殴り込み!!いざ火向井邸へ
とにかく私は走っていた。
“俺様の名前は火向井彰だ”
つまり、お父さんは私のせいでクビになったって事でしょ!?
私が絶対王制マンに目をつけられたから…。
お父さん、お母さん、ごめんなさい!
私…。
私…。
『火向井さんのお宅?それならあの丘の上にある家よ』
「ありがとうございました」
親切なおばさんにお礼を言って、私は絶対王制マンの家を見上げた。
あの傲慢な絶対王制マンに似合った無駄に大きい家だった。
丘を登り、いよいよもうすぐ絶対王制マンの家だ。
「よし」
ゆっくりとチャイムを押した。
心臓の音がうるさい。
『はい、どちら様ですか?』
可愛らしい女の人の声が聞こえた。
「あのう、えっと、私、栗栖って言います。あ、彰くんに会いたいんですけど…」
彰くん、なんて奴を呼ぶのはこれが最後だ。
そう思いながら私はごくりと唾を飲んだ。
『彰様のご学友の方ですね。彰様から伺っております。
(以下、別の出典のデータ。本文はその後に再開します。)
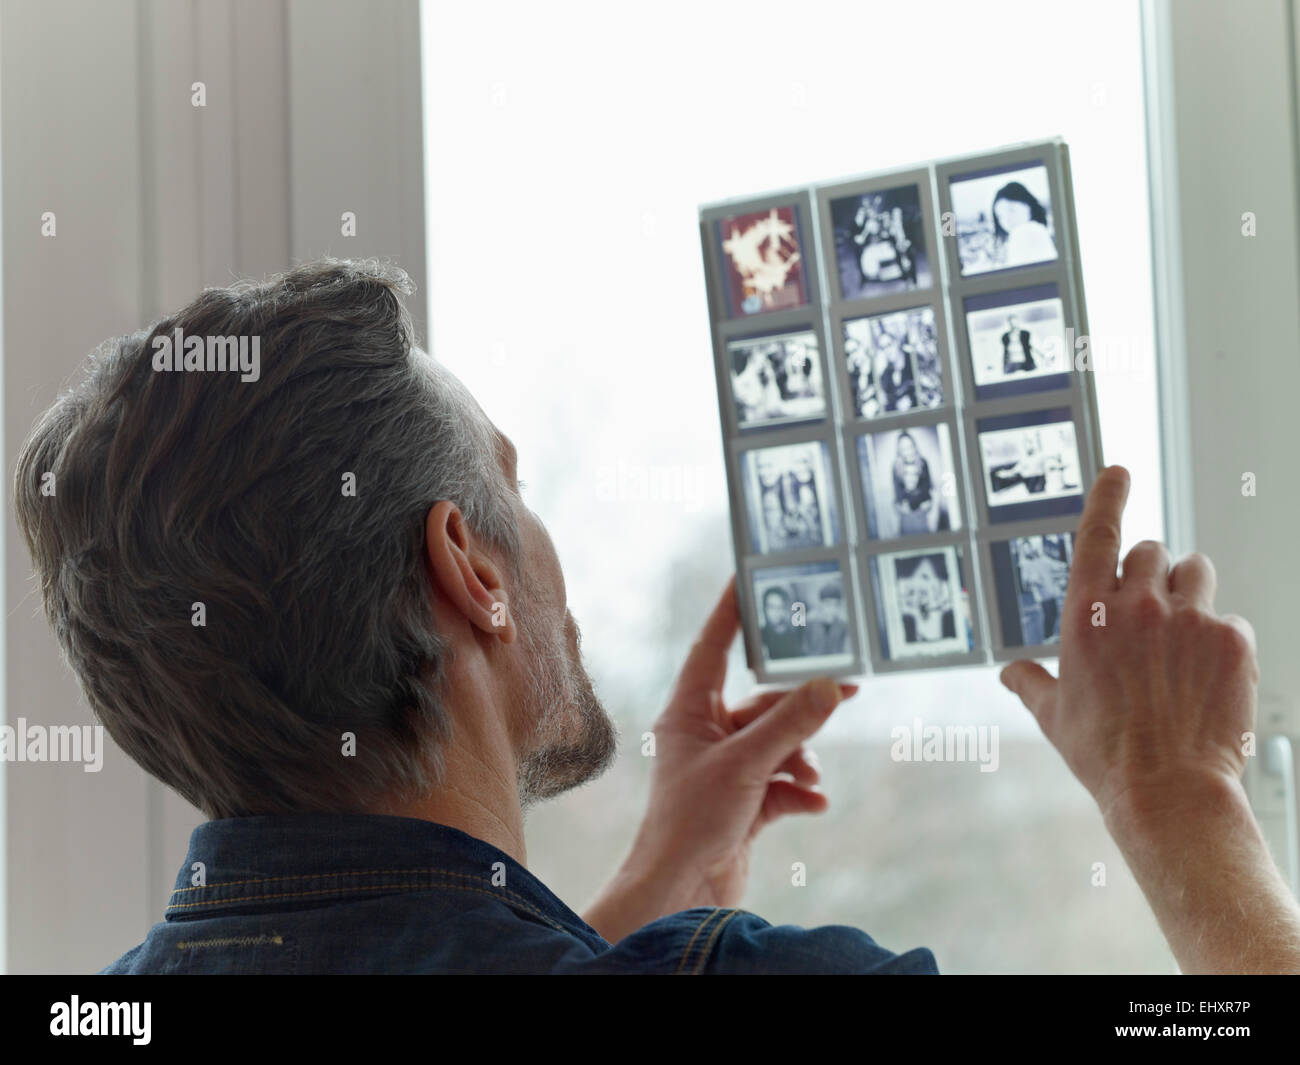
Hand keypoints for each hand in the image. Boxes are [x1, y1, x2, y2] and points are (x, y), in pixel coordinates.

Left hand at [582, 576, 853, 941]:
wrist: (681, 892)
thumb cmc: (690, 820)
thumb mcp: (746, 764)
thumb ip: (790, 723)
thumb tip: (830, 685)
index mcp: (689, 711)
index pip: (713, 647)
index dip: (733, 612)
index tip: (753, 577)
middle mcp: (705, 733)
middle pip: (762, 701)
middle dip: (802, 705)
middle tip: (849, 687)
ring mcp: (726, 768)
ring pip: (779, 742)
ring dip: (801, 756)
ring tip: (812, 774)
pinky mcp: (744, 801)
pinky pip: (782, 782)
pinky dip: (800, 791)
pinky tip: (812, 803)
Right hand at [1000, 465, 1258, 823]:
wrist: (1166, 790)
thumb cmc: (1104, 754)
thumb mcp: (1053, 716)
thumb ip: (1030, 683)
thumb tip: (1010, 673)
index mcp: (1085, 613)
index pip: (1097, 532)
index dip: (1107, 494)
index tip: (1118, 470)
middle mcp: (1136, 604)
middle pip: (1151, 551)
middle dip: (1150, 572)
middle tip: (1150, 610)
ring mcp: (1188, 619)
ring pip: (1196, 571)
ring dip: (1188, 591)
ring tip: (1183, 633)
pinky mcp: (1232, 640)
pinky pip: (1229, 618)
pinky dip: (1220, 638)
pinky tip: (1206, 675)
お入りください』
その声と同時に門が開いた。
今更不安になってきた。
でも、ここで引き下がるわけにはいかない。
意を決して私は一歩前へと踏み出した。
『いらっしゃいませ』
数人のメイドさんが律儀にも玄関前で私を迎え入れてくれた。
「こ、こんにちは…」
緊張しながら挨拶をすると、一人のメイドさんが一歩前へ出た。
『こちらです』
そういいながら私が家の中に入るように促す。
メイドさんにお辞儀をして中へと足を踏み入れた。
「うわぁ」
絶対王制マンの家は、とても広く綺麗だった。
玄関の上にある明かりとりの窓は綺麗なステンドグラスだった。
日が差し込んで広いホールの床に色とりどりの色がうつっている。
『栗栖様、こちらです』
メイドさんに声をかけられてやっと我にかえった。
慌ててメイドさんの後についていった。
『こちらへ』
そういって招き入れられた部屋は白を基調とした明るくて、暖かい雰囲気の部屋だった。
掛けるように促され、二脚あるうちの一脚に腰掛けた。
すぐ目の前にあるテーブルに、おいしそうな紅茶とお茶菓子が置かれた。
『もうしばらくで彰様がいらっしゃいます』
そう言い残してメイドさんは部屋から出ていった。